A correct BC diagnosis necessarily involves the identification of the different BC subtypes, what is crucial not only for risk stratification, but also for selecting the most appropriate patient treatment. Currently, identification of these BC subtypes depends on traditional pathological assessments with a limited number of biomarkers to define each subtype due to the technical impossibility of molecular profiling each tissue. However, despite the clinical relevance of these histopathological methods, the information provided is limited, with deficient genetic characterization of each patient and tissue. We observed associations between specific EmiRs and different BC subtypes. Our results, in agreement with the study of Sung EH et al. [34] in which miRNAs related to different BC subtypes and their target genes were identified, suggest that EmiRs could act as putative biomarkers valuable to improve classification and diagnosis of different BC subtypes. Therefore, identification of additional EmiRs will help to improve the genetic characterization of these tumor subtypes. Hence, we suggest that EmiRs, on further validation studies, as liquid biopsy biomarkers might become a non-invasive supplementary tool to the current BC classification methods.

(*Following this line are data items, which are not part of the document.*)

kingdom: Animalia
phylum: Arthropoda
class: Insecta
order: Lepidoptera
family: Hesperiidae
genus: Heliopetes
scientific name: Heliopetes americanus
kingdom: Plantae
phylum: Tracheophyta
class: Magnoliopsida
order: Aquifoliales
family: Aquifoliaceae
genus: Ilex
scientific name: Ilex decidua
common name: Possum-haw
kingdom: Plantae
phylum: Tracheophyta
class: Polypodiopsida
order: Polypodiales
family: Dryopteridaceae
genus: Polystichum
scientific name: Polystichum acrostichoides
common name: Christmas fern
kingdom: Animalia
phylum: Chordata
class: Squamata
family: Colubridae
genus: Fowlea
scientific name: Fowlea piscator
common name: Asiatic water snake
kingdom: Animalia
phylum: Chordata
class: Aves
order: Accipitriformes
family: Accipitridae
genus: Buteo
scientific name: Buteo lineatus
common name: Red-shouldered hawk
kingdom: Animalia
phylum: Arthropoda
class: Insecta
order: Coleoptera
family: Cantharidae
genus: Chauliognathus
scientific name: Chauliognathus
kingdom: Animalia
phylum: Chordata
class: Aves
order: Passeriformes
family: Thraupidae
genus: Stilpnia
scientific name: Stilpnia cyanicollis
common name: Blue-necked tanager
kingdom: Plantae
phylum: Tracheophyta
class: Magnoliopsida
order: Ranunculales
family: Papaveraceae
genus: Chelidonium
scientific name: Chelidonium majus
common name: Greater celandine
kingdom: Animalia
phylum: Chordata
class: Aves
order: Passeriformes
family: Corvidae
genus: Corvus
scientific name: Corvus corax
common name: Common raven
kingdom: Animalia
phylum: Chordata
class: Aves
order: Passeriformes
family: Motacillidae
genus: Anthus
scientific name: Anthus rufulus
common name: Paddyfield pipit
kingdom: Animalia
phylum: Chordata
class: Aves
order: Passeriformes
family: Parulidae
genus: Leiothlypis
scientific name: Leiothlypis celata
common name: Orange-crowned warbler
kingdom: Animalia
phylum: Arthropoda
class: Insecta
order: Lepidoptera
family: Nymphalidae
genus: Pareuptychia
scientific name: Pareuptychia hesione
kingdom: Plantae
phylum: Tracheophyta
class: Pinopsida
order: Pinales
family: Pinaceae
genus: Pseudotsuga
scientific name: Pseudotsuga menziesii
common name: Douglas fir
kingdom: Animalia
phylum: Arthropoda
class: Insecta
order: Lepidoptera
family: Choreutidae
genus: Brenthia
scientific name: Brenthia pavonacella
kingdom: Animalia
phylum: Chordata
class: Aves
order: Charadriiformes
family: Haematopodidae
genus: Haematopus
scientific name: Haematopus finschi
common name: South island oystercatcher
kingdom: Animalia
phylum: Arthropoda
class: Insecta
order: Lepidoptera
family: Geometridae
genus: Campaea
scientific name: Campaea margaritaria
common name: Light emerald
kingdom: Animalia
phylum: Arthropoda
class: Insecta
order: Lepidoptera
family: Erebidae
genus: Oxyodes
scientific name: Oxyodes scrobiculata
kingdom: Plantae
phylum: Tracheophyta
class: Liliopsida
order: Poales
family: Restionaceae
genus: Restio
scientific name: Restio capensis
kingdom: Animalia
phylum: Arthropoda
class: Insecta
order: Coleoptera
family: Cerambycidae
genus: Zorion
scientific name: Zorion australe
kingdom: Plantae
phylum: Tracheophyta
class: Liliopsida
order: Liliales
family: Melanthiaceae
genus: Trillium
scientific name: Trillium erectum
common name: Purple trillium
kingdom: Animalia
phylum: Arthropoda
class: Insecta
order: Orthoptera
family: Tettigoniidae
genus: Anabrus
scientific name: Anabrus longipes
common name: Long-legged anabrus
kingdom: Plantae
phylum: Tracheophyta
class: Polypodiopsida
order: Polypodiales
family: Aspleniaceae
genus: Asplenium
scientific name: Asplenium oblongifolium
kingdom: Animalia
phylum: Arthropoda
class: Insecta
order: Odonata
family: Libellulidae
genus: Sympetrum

The use of these liquid biomarkers involves the possibility to obtain genetic information about the status of the disease on different temporal points, since BC is a dynamic disease that changes in the space and over time. These biological dynamics might be responsible for future relapses and resistance to treatment [35]. Therefore, the detection of changes in EmiRNA levels in biological fluids over time, might provide this information. Despite it was not the objective of our work, the EmiRNAs could be used to detect relapses in early stages and to detect early resistance to treatment.

Finally, we found a positive association between the presence of CTCs at baseline status and higher levels of EmiR-21, EmiR-155, and EmiR-222. As these miRNAs have been associated with tumor aggressiveness, promoting the proliferation and migration of tumor cells [22,23,24], higher levels of these EmiRs could explain more CTC dissemination.

Conclusion

Currently used techniques are not sufficiently sensitive or specific so as to ensure a correct diagnosis of metastatic disease in breast cancer and certainly are unsatisfactory for therapeutic guidance. New approaches are needed to address this problem, requiring further research that involves novel markers and technologies to discover and validate improved biomarkers such as EmiRs. In this way, liquid biopsy based on serum EmiRs can become an additional clinical tool for improving BC diagnosis.

Limitations of the study and interpretation

We would like to remark that our study included a single hospital with a limited cohort of patients; therefore, our results need further validation with a larger patient population. Inclusion of more patients, but also healthy donors, would improve the statistical power of our results. According with these limitations and as a result of the data of the EmiRNA profile established in this work, we are validating these results in different Spanish hospitals, using as central laboratory, the GENyO center.

On the other hand, the clinical utility of EmiRs should include reproducibility and analytic validity. These requirements involve the establishment of standard operating protocols (SOP) through multicenter clinical trials. These SOP not only should include the molecular analyses, but also include how the sample is collected, stored, and transported until the final molecular analyses. For LB to become a clinical reality instead of a simple proposal, the establishment and approval of these SOP by different laboratories and the performance of multicenter clinical trials is needed.